## Mise en pratique
A. Reproduisez le passage du texte sur le contre-féminisme, depuis « En apparence, la » jusqu'à « militantes objectivement contre-féministes. ».
B. Répondez aux questions suivantes à partir du texte sur le contre-féminisme.
(i) Qui nomme « contre-féminisme » la troisième catégorie décrite ?
(ii) Quels groupes s'agitent dans cette nébuleuse ?
(iii) Par quel moyen, notamment, les plans de lutte gouvernementaux visent-ils à venir à bout des violences sexuelles et sexistes ?

Le contre-féminisme et ses agents
Le monde serait simple s’il se divisait en deux camps, celui des féministes qui défendent les femmes et celui des antiféministes, qui les méprisent. Il semble pourtant se dégager de nos jours une troisième catégorie qui tient davantage de la nébuleuse – où s’agitent lobbyistes européens, salafistes, néolibéraux et théoriciens du genre – et que Sylviane Agacinski appelle le « contre-féminisme » : des groupes souvent minoritaires en nombre qui nuisent aux femmes, parfois en leur nom, souvent en celui de leurs intérêts et du « progrès ».
En apparence, la cause est entendue : tout le monde ou presque se dit féministe, y compris les hommes. Face à un néoféminisme victimaire, pour lequel tout mâle est un agresseur potentiel, on voit même certains d’entre eux faire profil bas et revendiquer une « déconstruction » de leur coupable virilité. Loin de moi, rassurez-vous, l’idée de nier la permanence et même l’augmentation inquiétante des violences sexuelles et sexistes dans notre société, en dépit des multiples plans de lutte gouvernementaux pour en venir à bout, notamment au moyen de sanctions pénales. Mais quelque chose cloche dans l’apparent consensus féministe. Car à côté des discours et des mesures prises pour mieux protéger les femmes ou promouvoir l’égalité des droits entre hommes et femmes, subsistent ou apparaissent des doctrines et des forces militantes objectivement contre-féministes.

## Entrées présentées
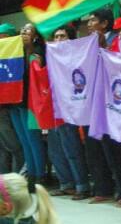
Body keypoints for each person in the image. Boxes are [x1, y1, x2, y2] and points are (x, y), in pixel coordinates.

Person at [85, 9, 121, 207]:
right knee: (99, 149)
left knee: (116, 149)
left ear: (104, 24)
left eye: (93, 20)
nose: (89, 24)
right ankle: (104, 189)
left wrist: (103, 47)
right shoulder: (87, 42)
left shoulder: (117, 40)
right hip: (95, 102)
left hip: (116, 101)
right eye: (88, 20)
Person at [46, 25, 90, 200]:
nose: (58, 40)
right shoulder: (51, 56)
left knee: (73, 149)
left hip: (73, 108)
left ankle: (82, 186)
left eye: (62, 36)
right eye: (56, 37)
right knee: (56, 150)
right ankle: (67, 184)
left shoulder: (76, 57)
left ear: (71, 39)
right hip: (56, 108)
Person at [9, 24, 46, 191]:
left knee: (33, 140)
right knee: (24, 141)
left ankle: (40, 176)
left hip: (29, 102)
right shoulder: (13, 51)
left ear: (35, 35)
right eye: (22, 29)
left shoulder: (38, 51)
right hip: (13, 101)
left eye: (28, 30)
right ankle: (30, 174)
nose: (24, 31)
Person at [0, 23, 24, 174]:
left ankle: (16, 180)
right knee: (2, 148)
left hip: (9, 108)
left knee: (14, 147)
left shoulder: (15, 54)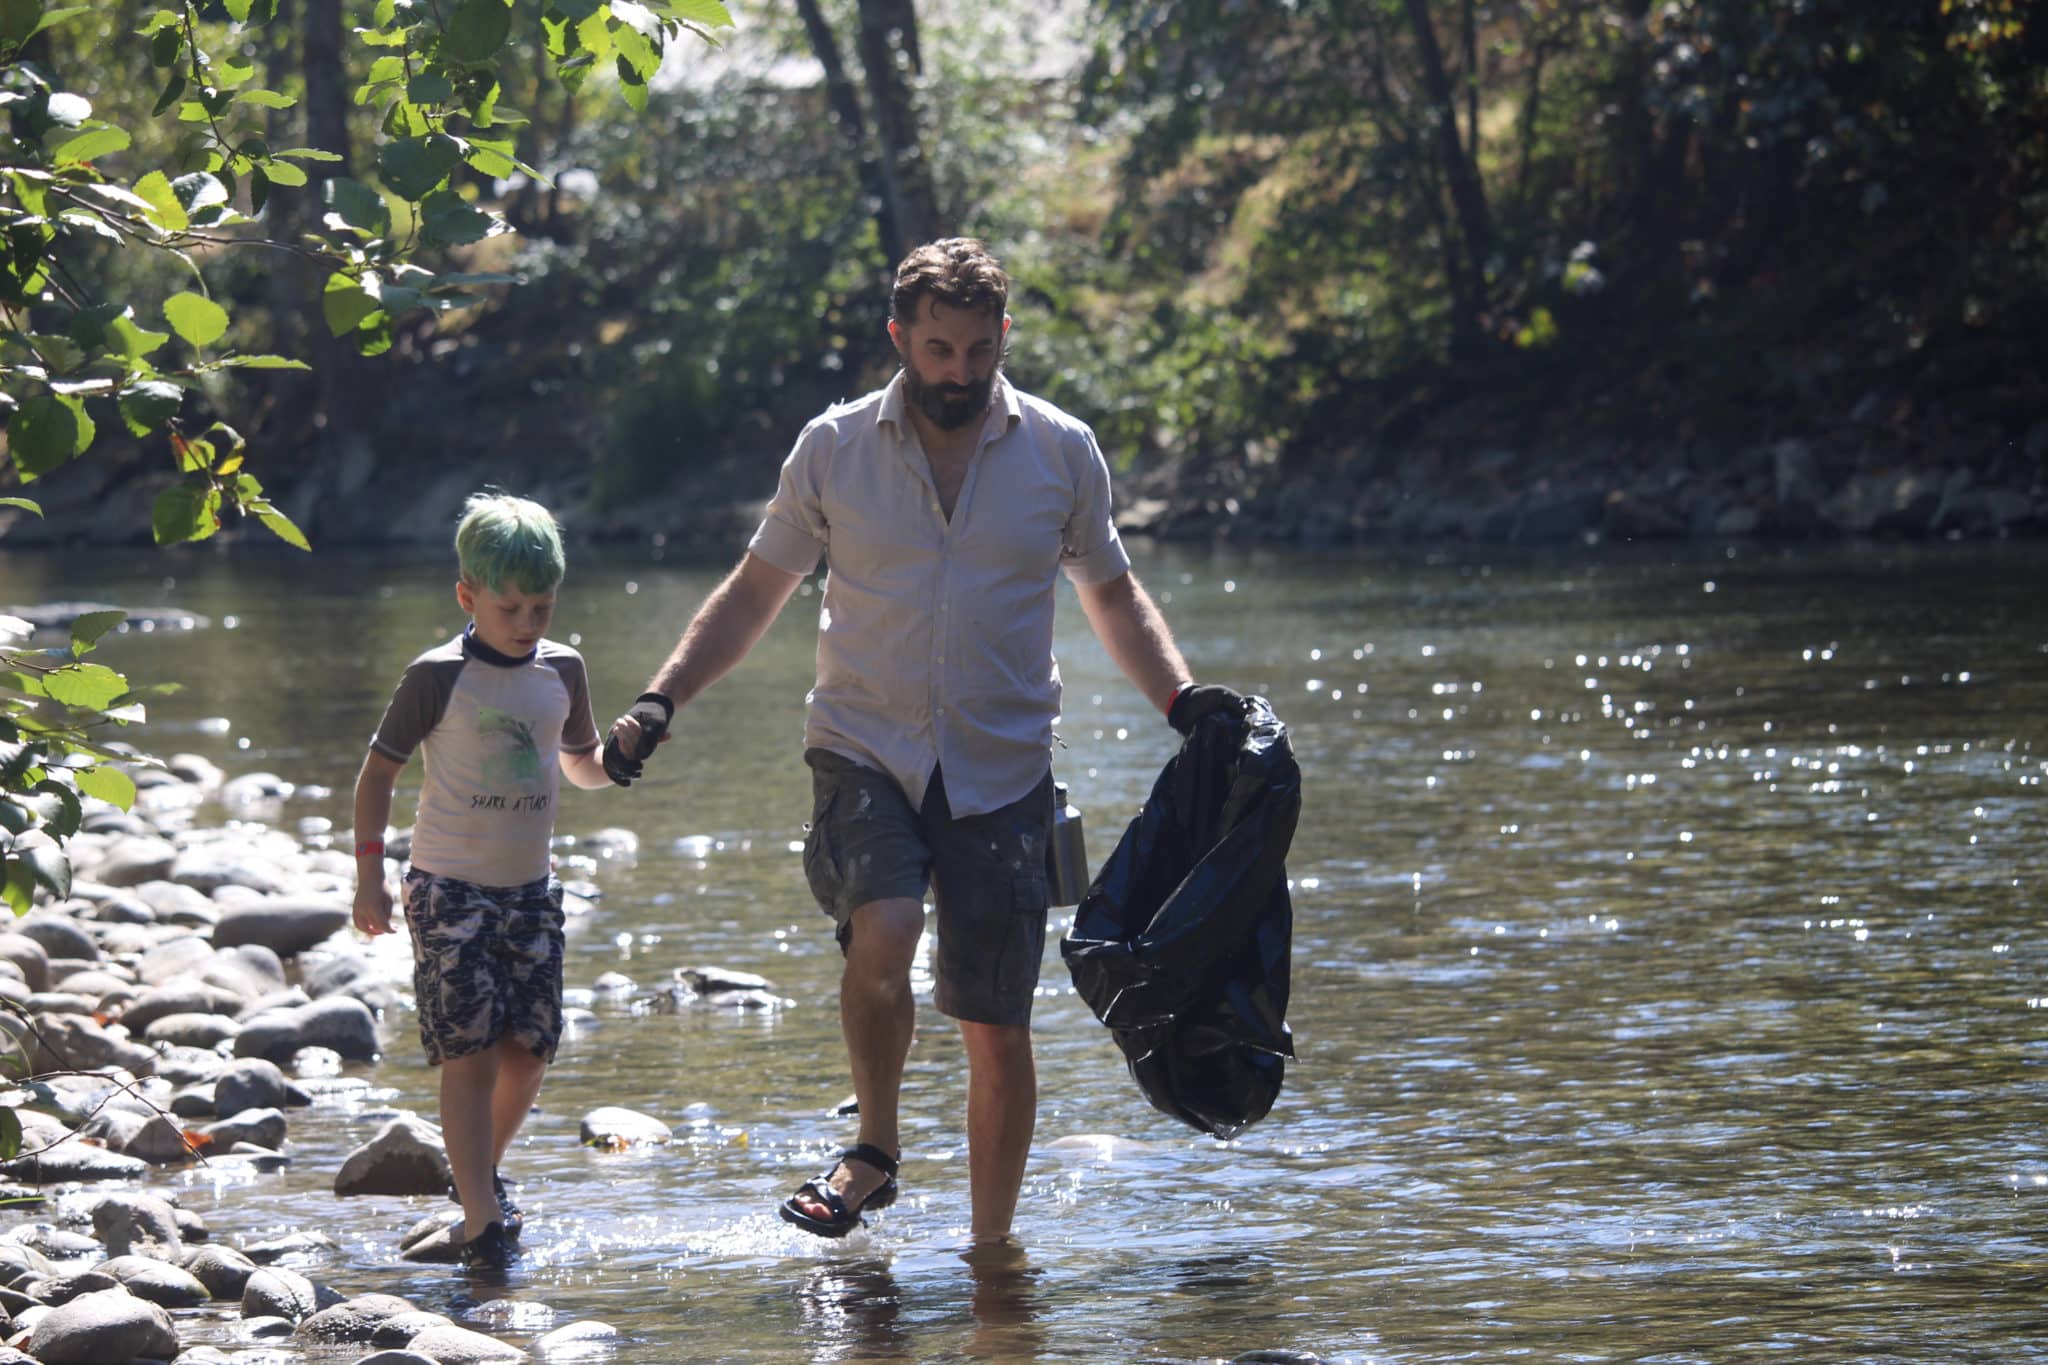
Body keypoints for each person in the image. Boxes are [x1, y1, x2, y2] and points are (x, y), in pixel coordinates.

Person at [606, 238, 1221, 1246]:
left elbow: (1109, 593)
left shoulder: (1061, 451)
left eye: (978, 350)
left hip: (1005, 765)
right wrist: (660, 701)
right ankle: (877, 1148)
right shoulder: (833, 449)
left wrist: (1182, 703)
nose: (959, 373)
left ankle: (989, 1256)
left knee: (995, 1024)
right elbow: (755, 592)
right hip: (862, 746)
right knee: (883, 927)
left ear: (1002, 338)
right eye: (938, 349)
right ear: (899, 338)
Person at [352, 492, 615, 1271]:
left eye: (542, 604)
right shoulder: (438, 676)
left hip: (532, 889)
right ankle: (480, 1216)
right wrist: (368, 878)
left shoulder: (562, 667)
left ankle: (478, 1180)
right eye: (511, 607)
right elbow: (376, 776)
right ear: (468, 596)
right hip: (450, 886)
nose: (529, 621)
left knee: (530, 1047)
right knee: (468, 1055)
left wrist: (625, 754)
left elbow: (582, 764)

## Corrigé des exercices
A.
En apparence, la cause est entendue : tout le monde ou presque se dit féministe, y compris les hommes. Face à un néoféminisme victimaire, pour lequel tout mâle est un agresseur potentiel, on voit même certains d’entre eux faire profil bas et revendiquer une « déconstruction » de leur coupable virilité. Loin de moi, rassurez-vous, l’idée de nier la permanence et même l’augmentation inquiétante des violences sexuelles et sexistes dans notre société, en dépit des multiples plans de lutte gouvernementaux pour en venir à bout, notamment au moyen de sanctions pénales. Mais quelque chose cloche dans l’apparent consensus féministe. Car à côté des discours et des mesures prises pour mieux protéger les femmes ou promouvoir l’égalité des droits entre hommes et femmes, subsistent ou apparaissent des doctrines et des forces militantes objectivement contre-féministes.

B.
(i) Sylviane Agacinski.
(ii) Des lobbyistes européens, des salafistes, des néolibéraux et des théoriciens du genre.
(iii) Au moyen de sanctions pénales.